McCauley asked why he didn’t.

“It was too late,” he said, adding “‘cause I could see he started the fire already.”

Klaus, 41, and Frank, 32, are on trial in Red Deer Court of Queen’s Bench on three counts of first-degree murder and arson. Frank is also charged with killing the dog.

Klaus insisted he never stepped foot on the property the night of the murders.

“I was not in the yard at all,” Klaus told McCauley.

McCauley pointed out that his blood was found at the scene on top of freshly fallen snow.

“I wasn’t at the crime scene that night. Where the blood came from, I can’t explain that but I was not there,” he said in a later exchange.

He said he did not know why Frank had told police that Klaus was in the house with him.

Earlier in the day, Klaus told police he had nothing to do with the murders. He blamed it on Frank, saying he found what his friend had done after tricking him into admitting it.
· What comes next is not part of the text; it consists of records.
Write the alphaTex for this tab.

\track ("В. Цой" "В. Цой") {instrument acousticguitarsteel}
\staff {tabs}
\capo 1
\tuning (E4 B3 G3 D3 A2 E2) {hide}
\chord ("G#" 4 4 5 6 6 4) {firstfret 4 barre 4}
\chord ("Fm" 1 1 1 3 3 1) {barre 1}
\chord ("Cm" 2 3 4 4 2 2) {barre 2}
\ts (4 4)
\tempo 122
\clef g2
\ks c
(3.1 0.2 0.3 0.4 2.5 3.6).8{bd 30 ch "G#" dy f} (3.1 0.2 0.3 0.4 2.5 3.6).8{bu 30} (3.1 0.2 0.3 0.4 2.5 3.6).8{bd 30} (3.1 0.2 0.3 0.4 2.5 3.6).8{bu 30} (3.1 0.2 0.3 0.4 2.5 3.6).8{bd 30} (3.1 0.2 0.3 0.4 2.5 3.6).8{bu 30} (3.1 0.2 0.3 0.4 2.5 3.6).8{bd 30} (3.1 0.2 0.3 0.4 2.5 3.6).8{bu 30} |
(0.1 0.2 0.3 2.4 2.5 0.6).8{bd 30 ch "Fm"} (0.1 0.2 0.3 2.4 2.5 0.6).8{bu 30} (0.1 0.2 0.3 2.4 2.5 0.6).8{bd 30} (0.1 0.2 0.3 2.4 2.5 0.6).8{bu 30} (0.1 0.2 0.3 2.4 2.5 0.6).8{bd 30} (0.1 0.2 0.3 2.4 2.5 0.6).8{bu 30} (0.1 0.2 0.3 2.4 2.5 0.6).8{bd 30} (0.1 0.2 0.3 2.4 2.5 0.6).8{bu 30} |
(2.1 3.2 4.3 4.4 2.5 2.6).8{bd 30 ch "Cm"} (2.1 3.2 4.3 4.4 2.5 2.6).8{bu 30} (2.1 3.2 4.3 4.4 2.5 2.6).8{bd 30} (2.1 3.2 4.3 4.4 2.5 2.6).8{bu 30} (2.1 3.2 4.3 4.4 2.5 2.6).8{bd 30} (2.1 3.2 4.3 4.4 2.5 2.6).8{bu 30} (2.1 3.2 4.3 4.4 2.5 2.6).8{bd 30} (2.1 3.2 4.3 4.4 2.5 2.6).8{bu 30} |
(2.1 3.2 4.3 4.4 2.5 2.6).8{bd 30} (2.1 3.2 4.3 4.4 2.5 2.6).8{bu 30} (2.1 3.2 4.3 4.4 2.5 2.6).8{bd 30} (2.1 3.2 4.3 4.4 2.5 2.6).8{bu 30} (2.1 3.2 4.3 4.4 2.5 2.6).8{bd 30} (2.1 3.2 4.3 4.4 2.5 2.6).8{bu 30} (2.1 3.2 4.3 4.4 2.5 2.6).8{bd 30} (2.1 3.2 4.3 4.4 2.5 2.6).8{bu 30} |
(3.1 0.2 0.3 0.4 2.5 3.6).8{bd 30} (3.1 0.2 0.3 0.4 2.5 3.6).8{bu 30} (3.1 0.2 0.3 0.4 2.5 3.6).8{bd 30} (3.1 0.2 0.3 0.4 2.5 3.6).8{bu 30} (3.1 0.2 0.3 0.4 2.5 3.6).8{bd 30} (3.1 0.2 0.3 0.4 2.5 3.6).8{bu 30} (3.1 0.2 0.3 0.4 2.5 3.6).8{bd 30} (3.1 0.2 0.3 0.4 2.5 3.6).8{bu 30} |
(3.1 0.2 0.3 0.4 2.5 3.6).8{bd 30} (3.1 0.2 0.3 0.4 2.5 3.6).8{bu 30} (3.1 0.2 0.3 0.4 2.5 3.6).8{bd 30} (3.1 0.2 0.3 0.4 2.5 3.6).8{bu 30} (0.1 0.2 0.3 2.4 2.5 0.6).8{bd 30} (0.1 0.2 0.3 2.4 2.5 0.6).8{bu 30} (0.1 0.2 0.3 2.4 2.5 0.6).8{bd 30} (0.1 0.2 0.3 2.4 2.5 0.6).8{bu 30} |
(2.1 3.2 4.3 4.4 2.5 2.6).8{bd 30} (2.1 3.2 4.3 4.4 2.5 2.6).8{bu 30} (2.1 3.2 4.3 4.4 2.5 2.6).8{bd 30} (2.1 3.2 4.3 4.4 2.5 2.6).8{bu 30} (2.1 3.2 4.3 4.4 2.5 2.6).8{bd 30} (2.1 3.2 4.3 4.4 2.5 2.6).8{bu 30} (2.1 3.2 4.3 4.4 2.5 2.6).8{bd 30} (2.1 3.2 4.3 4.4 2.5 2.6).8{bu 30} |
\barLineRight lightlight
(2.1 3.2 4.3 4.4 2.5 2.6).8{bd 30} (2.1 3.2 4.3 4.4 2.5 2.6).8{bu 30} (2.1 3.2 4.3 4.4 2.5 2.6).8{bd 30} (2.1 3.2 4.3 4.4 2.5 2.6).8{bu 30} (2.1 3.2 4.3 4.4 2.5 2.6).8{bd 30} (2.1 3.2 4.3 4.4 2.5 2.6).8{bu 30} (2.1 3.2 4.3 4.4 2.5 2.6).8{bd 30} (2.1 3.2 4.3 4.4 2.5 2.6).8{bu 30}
As the day and hours of questioning wore on, Klaus’s story began to change and he admitted being involved in the planning.

At one point, video recordings from family members urging him to tell the truth and asking why he did it.

“What happened? If you could do that for us, we’d like to know Jason,” said his grandfather in one message. “Only you can tell us.”

A cousin said Klaus was a hero to him as a boy and pleaded with him to tell the family why it happened and to be honest.

“Be that hero to me, that you were when I was a little boy. ‘Cause I know you can.”

Klaus said Frank did the murders for cash — $20,000 to $25,000, which he would get sometime down the road.

McCauley tried to get Klaus to explain why it happened.

Klaus said he had forged three or four cheques worth several thousand dollars on his father’s account. His dad was controlling but they loved each other, he insisted.

He said it was not about getting the farm or money.

“I don’t know what it was. I really don’t. I really don’t know what the hell I was thinking.”

“I’m not a bad guy at all,” he said later, adding “my parents, my family meant the world to me. More than anybody would know.”

The hours of police interviews was played as part of avoid dire to test their admissibility in court.

Justice Eric Macklin ruled the statements were voluntary and allowed them as evidence.

The trial resumes on Tuesday with a void dire on the admissibility of Frank’s statements to police.